Inequality and The World Bank

In a world where the pace of capital transcends the capacity to understand it's consequences, we must step back and make some analyses.  Right now, the world's richest 300 people have more than the bottom 3 billion.  While there are many reasons for this, they all seem to stem from one key concept.  Global businesses and institutions are set up by the wealthy and primarily serve there creators.  Take for instance, the World Bank.  As Mark Karlin writes for Truthout "The World Bank, for interest, oversees "loans" to developing nations.  But by creating long-term indebtedness, these struggling counties end up owing at least $600 billion dollars in interest on loans whose principals have, in essence, already been paid off in actual dollars.

These usorious interest rates end up in the hands of the bankers and the shareholders of the financial institutions that are inter-related with the World Bank through the nations that govern it, particularly the United States which calls the shots.  Criticisms of the World Bank focus on how it creates financial conditions that result in debt dependency of the nations that borrow from it, therefore negatively impacting the economic prospects of the vast majority of its residents."

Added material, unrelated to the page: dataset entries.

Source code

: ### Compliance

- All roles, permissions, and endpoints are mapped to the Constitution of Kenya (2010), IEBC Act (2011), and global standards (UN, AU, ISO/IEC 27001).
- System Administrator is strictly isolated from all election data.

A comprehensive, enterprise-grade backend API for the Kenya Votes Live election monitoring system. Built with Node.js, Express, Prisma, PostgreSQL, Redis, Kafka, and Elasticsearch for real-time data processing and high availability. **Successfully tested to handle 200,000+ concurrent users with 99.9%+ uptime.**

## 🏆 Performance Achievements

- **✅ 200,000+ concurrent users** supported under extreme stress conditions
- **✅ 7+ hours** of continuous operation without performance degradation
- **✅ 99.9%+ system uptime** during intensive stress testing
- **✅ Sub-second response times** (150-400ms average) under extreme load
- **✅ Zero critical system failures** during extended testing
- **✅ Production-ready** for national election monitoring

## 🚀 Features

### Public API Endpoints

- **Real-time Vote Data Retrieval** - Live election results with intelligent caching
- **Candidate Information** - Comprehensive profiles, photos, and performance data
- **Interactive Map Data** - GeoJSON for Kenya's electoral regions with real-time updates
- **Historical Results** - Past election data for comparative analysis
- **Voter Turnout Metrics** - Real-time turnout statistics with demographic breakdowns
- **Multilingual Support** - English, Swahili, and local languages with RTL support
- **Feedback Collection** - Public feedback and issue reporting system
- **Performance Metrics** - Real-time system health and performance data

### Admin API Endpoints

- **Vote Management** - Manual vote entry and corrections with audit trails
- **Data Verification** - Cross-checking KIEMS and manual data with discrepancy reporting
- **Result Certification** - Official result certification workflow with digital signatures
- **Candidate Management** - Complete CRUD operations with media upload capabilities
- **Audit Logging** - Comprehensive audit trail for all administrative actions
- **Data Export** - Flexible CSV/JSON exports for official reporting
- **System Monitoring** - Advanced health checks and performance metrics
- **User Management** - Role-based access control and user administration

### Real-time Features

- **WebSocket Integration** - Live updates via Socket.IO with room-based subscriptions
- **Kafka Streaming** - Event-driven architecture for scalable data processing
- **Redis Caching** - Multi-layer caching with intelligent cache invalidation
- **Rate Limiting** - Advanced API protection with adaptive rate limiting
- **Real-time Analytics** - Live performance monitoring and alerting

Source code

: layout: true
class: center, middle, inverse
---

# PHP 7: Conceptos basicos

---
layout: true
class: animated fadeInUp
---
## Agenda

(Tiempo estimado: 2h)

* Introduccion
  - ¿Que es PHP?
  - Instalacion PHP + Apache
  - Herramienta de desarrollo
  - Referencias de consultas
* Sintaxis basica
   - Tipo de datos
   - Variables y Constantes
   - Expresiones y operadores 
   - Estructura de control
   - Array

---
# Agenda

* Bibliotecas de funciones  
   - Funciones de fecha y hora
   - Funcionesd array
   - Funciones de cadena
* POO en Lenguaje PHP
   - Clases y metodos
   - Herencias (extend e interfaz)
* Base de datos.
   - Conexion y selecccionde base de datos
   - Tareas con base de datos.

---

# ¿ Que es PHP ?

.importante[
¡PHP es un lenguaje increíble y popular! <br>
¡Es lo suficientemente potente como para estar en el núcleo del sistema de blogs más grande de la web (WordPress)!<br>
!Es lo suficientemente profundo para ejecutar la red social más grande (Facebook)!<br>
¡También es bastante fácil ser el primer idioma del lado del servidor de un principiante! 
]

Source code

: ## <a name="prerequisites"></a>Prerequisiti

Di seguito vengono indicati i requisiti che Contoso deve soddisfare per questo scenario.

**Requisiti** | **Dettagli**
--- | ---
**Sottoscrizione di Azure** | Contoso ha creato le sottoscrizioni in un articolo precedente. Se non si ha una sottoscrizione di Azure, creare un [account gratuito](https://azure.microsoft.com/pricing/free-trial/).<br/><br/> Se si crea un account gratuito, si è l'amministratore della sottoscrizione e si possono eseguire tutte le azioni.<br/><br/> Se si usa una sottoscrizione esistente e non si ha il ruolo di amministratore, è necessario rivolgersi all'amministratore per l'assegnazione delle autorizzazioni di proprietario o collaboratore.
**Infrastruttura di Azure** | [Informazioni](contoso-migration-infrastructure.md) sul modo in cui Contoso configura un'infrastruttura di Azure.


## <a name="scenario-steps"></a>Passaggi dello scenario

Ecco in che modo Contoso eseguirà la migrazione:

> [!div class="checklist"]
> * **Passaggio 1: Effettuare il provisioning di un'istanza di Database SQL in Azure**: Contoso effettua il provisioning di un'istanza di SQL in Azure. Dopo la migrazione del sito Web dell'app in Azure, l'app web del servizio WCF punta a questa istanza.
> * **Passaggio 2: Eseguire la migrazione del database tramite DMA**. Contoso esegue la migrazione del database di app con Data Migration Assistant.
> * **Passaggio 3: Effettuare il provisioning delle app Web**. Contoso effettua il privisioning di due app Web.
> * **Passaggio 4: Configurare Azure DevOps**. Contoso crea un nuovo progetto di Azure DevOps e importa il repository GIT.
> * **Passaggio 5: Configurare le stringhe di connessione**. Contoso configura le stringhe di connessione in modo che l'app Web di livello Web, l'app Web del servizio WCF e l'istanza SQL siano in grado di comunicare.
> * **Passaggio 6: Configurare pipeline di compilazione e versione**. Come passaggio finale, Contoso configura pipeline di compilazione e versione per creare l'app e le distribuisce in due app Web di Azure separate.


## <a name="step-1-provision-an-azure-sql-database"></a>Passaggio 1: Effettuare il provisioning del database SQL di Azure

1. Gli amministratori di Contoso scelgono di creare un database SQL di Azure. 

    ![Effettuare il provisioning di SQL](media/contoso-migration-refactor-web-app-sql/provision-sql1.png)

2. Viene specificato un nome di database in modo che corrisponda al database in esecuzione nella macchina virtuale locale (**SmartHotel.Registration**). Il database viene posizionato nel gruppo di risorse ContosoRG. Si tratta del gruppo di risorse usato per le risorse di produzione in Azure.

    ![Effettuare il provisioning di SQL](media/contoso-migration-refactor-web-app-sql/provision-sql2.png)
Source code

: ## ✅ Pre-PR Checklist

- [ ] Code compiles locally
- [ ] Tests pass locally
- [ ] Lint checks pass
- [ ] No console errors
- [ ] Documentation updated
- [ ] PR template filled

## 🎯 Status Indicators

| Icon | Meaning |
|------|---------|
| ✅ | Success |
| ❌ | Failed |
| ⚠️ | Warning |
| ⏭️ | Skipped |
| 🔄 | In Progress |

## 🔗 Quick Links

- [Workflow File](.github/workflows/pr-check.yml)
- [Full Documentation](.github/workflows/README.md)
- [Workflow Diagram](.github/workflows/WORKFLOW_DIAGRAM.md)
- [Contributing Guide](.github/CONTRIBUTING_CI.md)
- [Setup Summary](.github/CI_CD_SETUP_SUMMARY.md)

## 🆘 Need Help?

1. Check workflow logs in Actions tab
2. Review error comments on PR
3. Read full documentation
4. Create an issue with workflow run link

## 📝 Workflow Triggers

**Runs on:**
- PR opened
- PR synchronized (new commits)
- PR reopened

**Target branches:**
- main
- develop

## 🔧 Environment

(http://truth-out.org/index.php?option=com_content&view=article&id=8&q=worlds+richest+300)

The World Bank, established in 1944, has the motto "working for a world free of poverty".  Considering the international loans which drains rather than enhances resources, they're doing the opposite.  One of the founders of The World Bank, John Maynard Keynes, wrote of the "abhorrent and detestable" policy of reducing Germany to servitude in his 1919 book The Economic Consequence of Peace.  Yet virtually no such thought from the World Bank is given when nations are similarly forced into servitude.  Why question what's good for their own?